Board President Dan Popp said the school board had already done that.
“Is it optimal?” he asked. “No. But I have sufficient information.”
Simpson retorted, “I’m glad you have sufficient information. I do not.”
Simpson and Doy said they liked the freshman campus concept, but objected to two middle schools with 700-plus students each.
Popp noted that all five board members had said they liked a freshman campus. He then asked what was needed to make it a reality.
Doy said, “a third middle school.”
Popp asked Doy if it was needed before a freshman campus opened. When Doy said yes, Popp said, “That just overwhelms me.”
School board member Marci Busby said she supported the freshman learning center and trusted that education would not plummet for the two years that the district would have two middle schools.

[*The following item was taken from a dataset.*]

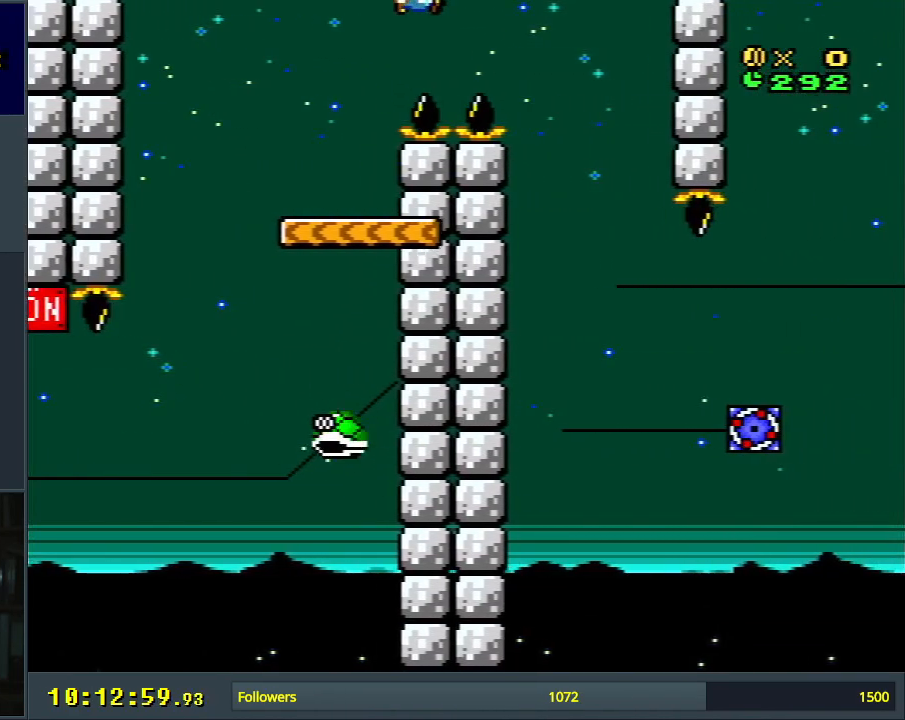
{"buttons": ["Y"], "events": [[100, "DPAD_RIGHT", "up"], [300, "DPAD_LEFT", "down"], [417, "DPAD_LEFT", "up"]]}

“Chief Kanim and Twin Falls are excellent schools,” she said. “I don’t think they will stop preparing students for high school.”
Busby said the district should not wait in making a decision. Board member Scott Hodgins agreed.
“Can we wait three years to improve high school education?” Hodgins asked.
Valley Superintendent of Schools Joel Aune said the district would do well with two middle schools.
“We have the staff, and we have the leadership to make it go,” he said.
During the meeting, Mount Si High School Principal John Belcher defended the creation of the center, saying that many of the things people feared about it would not occur.
“One of the things I’ve heard is that we won’t offer world languages,” he said. “That’s just not factual.”
The freshman learning center would aid the social development of middle-schoolers, he added.
“Right now, students go from big-dog-on-campus to invisible,” he said. “With the freshman center, they would then go from big-dog-on-campus to very-big-dog, and we can’t do that in the current format.”
Just before the vote, Simpson cited the information Belcher and district finances director Ryan Stokes offered as a reason to wait on creating the freshman campus.
She termed receiving new information at 6 p.m. and voting on it at 11 p.m. highly inappropriate, noting how the vote on it may affect thousands of children.
Popp replied he did not want to wait. He added he did not believe waiting any longer would change Simpson’s mind.
“I don’t want to wait, not because I’m being disrespectful,” he said. “I just don’t think you would ever move forward.”
At 11:50 p.m., the board cast its votes, unanimous on the new middle school, divided on the freshman learning center.
The long discussion and vote had done little to calm the waters, though. “I still have more questions,” Simpson said. “And the public deserves to have these questions answered.”
Others had no questions in their minds as to what had happened.
“Your headline needs to read, ‘School board goes against the public sentiment of three middle schools and a freshman campus in favor of two large middle schools,’” SMS parent Sal Passantino said. “We are all in favor of a freshman campus, but at what expense?”